EXERCISE PROMPT
A single number is the answer here: the count of lines in the records below in which the word "Darman" appears.

INFORMATION GIVEN
+ + + + +

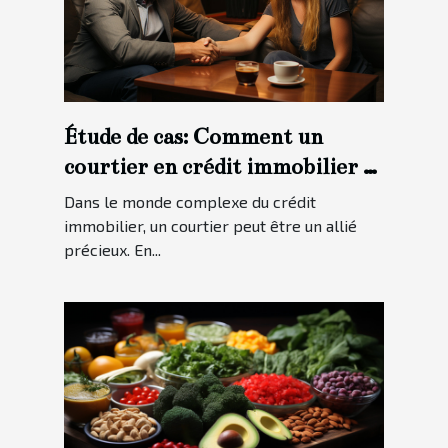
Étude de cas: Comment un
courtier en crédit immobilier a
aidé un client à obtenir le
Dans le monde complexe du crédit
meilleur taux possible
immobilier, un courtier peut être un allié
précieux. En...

+ + + + +

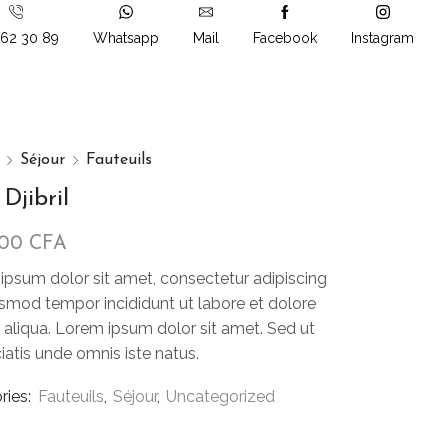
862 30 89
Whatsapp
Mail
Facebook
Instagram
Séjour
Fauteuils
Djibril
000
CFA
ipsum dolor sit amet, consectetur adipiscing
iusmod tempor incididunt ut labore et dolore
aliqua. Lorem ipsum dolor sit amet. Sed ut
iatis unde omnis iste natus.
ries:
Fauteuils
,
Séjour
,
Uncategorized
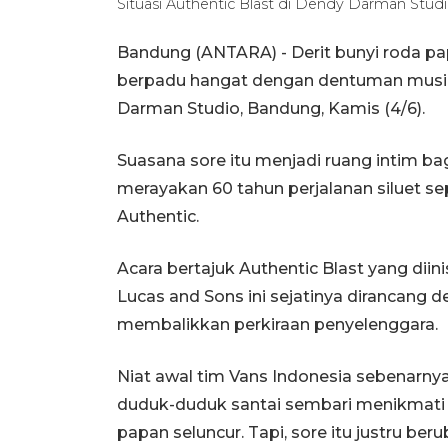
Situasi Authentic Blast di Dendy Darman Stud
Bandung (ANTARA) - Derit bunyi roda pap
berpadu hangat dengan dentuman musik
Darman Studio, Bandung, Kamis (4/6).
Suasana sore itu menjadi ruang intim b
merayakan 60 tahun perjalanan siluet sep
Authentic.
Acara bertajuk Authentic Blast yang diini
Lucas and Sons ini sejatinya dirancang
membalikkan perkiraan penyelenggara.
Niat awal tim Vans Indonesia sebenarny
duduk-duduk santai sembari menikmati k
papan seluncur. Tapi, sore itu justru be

+ + + + +

SOLUTION TO THIS TASK
2